**Problems and tasks**
• A. In the forum post about working on a pulmonary floor, which shift is the writer regularly scheduled for?
• B. List every unit that the forum post about working on a pulmonary floor names as a source of floated nurses.

Published Apr 11, 2016
Xlorgguss
203 Posts
Hi all. I was just interested in getting some feedback. I currently work on a pulmonary floor as a tech and every day I work we have nurses floated from other floors. They are brought from cardiac, ortho, General med surg, ICU, hospice/oncology, etc. I was just curious to see if this was sort of the norm for pulmonary floors. As I said I work as a tech (also a nursing student) and have become increasingly frustrated. On the tech side I am the only one on my floor schedule 3-11 regularly. Occasionally I will get one of the day techs when she does a double or a tech doing 11-7 and I'm typically left alone afterwards. If I do get help from another tech they are almost always floated from another unit (just like the nurses). This just seems completely unsustainable to me. I know that there might be managment issues or stuff behind the scenes that is not immediately obvious to me, but it seriously is giving me doubt. Do people not like pulmonary patients in general? We have a large base of "repeat offenders", the possibility of trachs or vents, sometimes very involved patients (vent, peg, foley, rectal tube, etc), sputum/secretions, sometimes very unstable patients (usually go to ICU), telemetry, etc. Can anyone offer insight as to whether this is normal and just to be expected or is this something more unique to a pulmonary unit or of this is just the reality of floor nursing?

**Data excerpts**

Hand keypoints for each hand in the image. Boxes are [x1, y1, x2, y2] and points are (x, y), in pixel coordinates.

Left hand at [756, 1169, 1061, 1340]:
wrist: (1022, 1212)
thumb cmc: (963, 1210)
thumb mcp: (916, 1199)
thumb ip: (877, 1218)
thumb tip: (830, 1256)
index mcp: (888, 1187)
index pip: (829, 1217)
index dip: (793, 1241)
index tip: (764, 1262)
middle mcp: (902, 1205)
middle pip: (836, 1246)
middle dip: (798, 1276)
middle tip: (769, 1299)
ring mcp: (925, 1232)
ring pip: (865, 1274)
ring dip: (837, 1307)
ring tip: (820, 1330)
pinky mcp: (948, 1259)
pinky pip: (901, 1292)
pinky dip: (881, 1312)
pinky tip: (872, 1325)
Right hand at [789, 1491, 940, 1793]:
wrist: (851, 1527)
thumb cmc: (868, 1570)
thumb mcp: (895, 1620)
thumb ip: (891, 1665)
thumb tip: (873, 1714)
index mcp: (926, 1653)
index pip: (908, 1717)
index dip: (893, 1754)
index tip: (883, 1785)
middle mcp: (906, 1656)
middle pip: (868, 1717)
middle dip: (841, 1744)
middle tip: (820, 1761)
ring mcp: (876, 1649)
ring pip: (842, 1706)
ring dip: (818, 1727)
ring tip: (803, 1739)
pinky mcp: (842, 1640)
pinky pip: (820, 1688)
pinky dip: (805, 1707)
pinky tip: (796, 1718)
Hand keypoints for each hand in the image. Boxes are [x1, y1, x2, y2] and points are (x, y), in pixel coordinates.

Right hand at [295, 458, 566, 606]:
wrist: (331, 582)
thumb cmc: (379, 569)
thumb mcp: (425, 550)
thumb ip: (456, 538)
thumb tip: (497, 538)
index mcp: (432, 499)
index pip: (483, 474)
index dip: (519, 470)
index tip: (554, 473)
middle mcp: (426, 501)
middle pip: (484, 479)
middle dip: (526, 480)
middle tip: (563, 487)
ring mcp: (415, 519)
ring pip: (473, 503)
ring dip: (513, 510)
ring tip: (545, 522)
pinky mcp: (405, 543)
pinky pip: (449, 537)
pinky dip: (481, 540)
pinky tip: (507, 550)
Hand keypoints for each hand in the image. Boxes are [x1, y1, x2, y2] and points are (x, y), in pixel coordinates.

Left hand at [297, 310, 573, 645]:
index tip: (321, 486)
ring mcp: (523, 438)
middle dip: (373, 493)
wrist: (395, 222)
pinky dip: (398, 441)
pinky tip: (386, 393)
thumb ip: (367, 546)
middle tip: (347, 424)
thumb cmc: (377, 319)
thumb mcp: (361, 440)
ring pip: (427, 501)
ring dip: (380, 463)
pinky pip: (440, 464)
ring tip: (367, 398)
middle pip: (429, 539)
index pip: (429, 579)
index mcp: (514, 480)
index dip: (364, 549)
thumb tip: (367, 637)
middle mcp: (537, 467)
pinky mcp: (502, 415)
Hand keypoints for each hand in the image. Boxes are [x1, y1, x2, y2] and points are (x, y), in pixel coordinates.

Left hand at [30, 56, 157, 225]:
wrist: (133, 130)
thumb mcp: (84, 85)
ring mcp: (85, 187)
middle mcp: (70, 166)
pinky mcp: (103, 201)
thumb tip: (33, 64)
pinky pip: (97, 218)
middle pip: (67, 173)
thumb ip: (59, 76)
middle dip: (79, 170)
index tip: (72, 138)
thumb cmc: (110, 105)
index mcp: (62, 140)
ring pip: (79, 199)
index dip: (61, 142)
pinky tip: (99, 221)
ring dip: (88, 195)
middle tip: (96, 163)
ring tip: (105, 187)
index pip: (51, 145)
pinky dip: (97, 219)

**Solutions by task**
• A. 3-11

• B. Cardiac, ortho, general med surg, ICU, hospice/oncology